Instructions to follow = Could you please write out each line of the records exactly, minus the pictures?

(Dataset entries)
------------------------

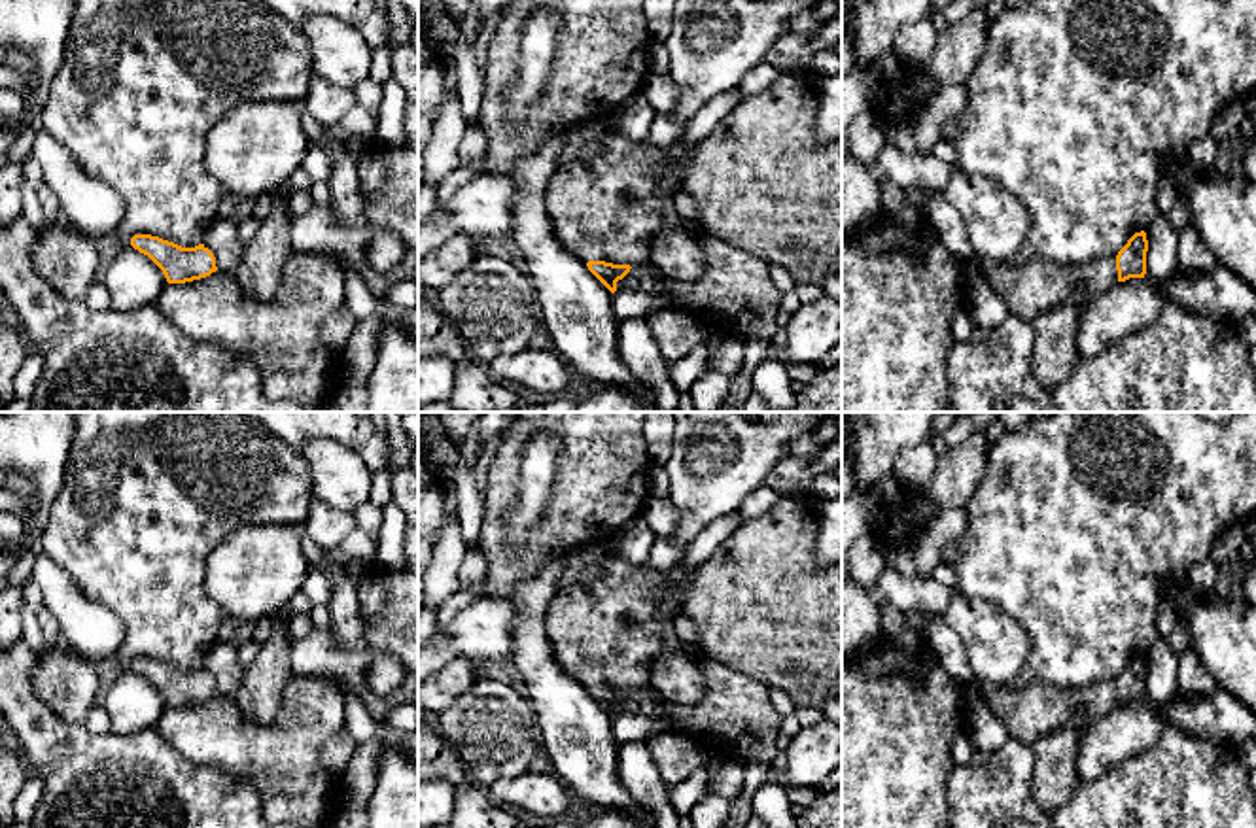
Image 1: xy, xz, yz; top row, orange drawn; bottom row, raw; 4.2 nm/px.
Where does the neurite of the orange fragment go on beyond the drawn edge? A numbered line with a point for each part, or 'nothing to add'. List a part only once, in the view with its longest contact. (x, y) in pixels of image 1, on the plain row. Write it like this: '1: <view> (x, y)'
1: xz (604, 628)

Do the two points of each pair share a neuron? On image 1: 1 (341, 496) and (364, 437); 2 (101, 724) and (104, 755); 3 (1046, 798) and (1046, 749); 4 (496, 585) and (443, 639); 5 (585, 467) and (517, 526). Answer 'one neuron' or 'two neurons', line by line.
1: two neurons
2: two neurons
3: one neuron
4: two neurons
5: two neurons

------------------------

Expected answer =
Image 1: xy, xz, yz; top row, orange drawn; bottom row, raw; 4.2 nm/px.
Where does the neurite of the orange fragment go on beyond the drawn edge? A numbered line with a point for each part, or 'nothing to add'. List a part only once, in the view with its longest contact. (x, y) in pixels of image 1, on the plain row. Write it like this: '1: <view> (x, y)'
1: xz (604, 628)

Do the two points of each pair share a neuron? On image 1: 1 (341, 496) and (364, 437); 2 (101, 724) and (104, 755); 3 (1046, 798) and (1046, 749); 4 (496, 585) and (443, 639); 5 (585, 467) and (517, 526). Answer 'one neuron' or 'two neurons', line by line.
1: two neurons
2: two neurons
3: one neuron
4: two neurons
5: two neurons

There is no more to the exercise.